Uniti sul dossier più complicato
Avrebbe dovuto evitare il dossier perché divisivo, invece ha dato ragione a Mosca
«Non aspettatevi una scena alla Perry Mason», aveva detto ai giornalisti Donald Trump prima di arrivare a Helsinki per l’incontro con Vladimir Putin. Il celebre avvocato della serie tv riusciva sempre a far confessare il vero colpevole. Il presidente americano, invece, in una delle più attese conferenze stampa dell’anno, ha addirittura capovolto le parti. Ha preso per buone, in mondovisione, le surreali giustificazioni di Putin che è arrivato a paragonare i dodici agenti del Gru, il servizio segreto militare russo, cioè l’élite dello spionaggio di Mosca, al miliardario George Soros. Qualunque politico statunitense, non importa se democratico o repubblicano, avrebbe sollevato l’obiezione più ovvia: quei dodici funzionari dipendono direttamente dal Cremlino e sono accusati dal Super procuratore Robert Mueller di aver «cospirato contro la sicurezza degli Stati Uniti», interferendo in modo surrettizio nelle elezioni del 2016; mentre le iniziative di Soros possono piacere o no, ma sono comunque legittime.
Alla vigilia del vertice diversi analisti, oltre ai parlamentari democratici in blocco, avevano espresso il timore che «Vladimir» avrebbe potuto intrappolare o almeno manipolare «The Donald». Una preoccupazione, in realtà, condivisa anche da alcuni capi di governo europei. Risulta che il presidente della Finlandia, Sauli Niinisto ne abbia parlato nei giorni scorsi con Angela Merkel, il suo principale punto di riferimento nell’unione europea. A Berlino si paventava in particolare uno slittamento trumpiano sull’annessione russa della Crimea e sulle conseguenti sanzioni economiche adottate da Ue e Usa contro Mosca. Ieri mattina il finlandese, diligentemente, avrebbe ricordato la posizione europea all’ospite americano, nel bilaterale all’ora di colazione.
Su questo aspetto le ansie di Merkel e Niinisto si sono rivelate eccessive. Trump non si è spostato dalla linea concordata con gli alleati e la distanza con Putin sulla questione ucraina è apparsa chiara dalle dichiarazioni ufficiali dell’uno e dell’altro.

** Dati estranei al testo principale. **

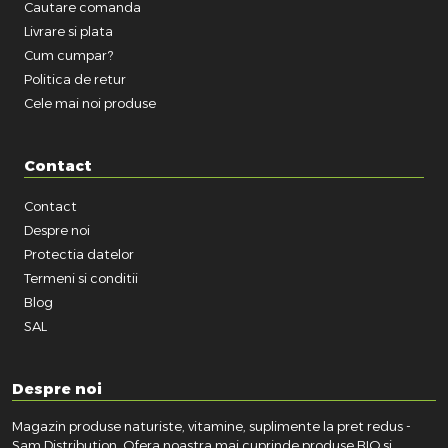
Cautare comanda
Livrare si plata
Cum cumpar?
Politica de retur
Cele mai noi produse
Contact
Contact
Despre noi
Protectia datelor
Termeni si conditii
Blog
SAL
Despre noi
Magazin produse naturiste, vitamine, suplimente la pret redus -
Sam Distribution. Ofera noastra mai cuprinde produse BIO si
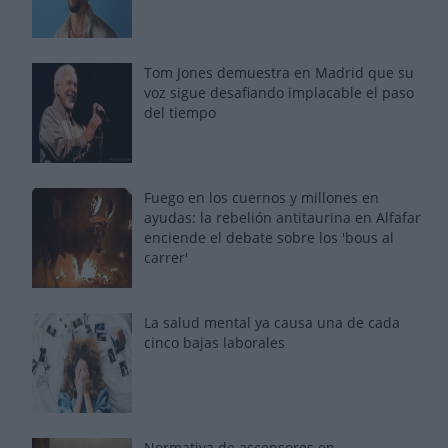
Tom Jones demuestra en Madrid que su
voz sigue desafiando implacable el paso
del tiempo
Fuego en los cuernos y millones en
ayudas: la rebelión antitaurina en Alfafar
enciende el debate sobre los 'bous al
carrer'
La salud mental ya causa una de cada
cinco bajas laborales
Normativa de ascensores en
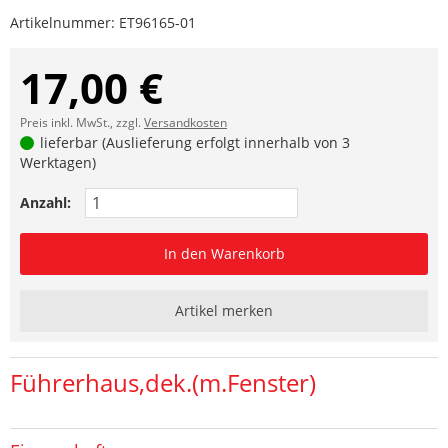
Artikelnummer:
ET96165-01
17,00 €
Preis inkl. MwSt., zzgl.
Versandkosten
lieferbar (Auslieferung erfolgt innerhalb von 3
Werktagen)
Anzahl:
In den Warenkorb
Artikel merken
Führerhaus,dek.(m.Fenster)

Ma il punto è che la dinamica del faccia a faccia è stata diversa da come l’avevano immaginata i diplomatici. I consiglieri delle due parti avevano relegato il «Russiagate», cioè il tema potenzialmente più esplosivo, all’ultimo posto della scaletta, dopo il terrorismo, le armi nucleari, la Siria, l’iran e l’ucraina. E lo stesso Trump, dopo la battuta su Perry Mason, non ne aveva più fatto cenno.
Nel meeting ristretto, però, i leader si sono ritrovati in sintonia proprio sul dossier apparentemente più complicato. Trump ha offerto una specie di condono preventivo a Putin, che non chiedeva e forse neanche si aspettava di meglio. Qualche ora dopo si sono spalleggiati davanti ai giornalisti: difficile pensare che non abbiano in qualche modo concordato di far passare per spontanea una complicità che era stata invece accuratamente «testata» nel colloquio riservato. Il presidente Usa ha attaccato pesantemente l’fbi, la comunità dei servizi segreti, Hillary Clinton e l’opposizione parlamentare, avallando di fatto la tesi cospirativa di Putin: gli Stati Uniti saranno pure un Paese democratico, ma con un sistema minato da una lotta politica ormai senza scrupoli. Parole che hanno già suscitato la reazione furibonda non solo dell’ex direttore della Cia John Brennan («sovversivo»), ma anche dei senatori repubblicani più critici, come Jeff Flake («vergognoso») o Lindsay Graham.
Putin ha offerto un’apertura posticcia: consentire a Mueller di andare a Mosca per interrogare gli agenti del Gru, a condizione che gli inquirenti russi possano fare la stessa cosa negli Stati Uniti con i sospettati di spionaggio.
«The Donald» torna a casa con la certezza che l’incontro di Helsinki alimenterà un’altra aspra ondata di critiche e di sospetti sui suoi rapporti con Vladimir. Un rischio politico molto alto che evidentemente il presidente degli Stati Uniti pensa di poter controllare.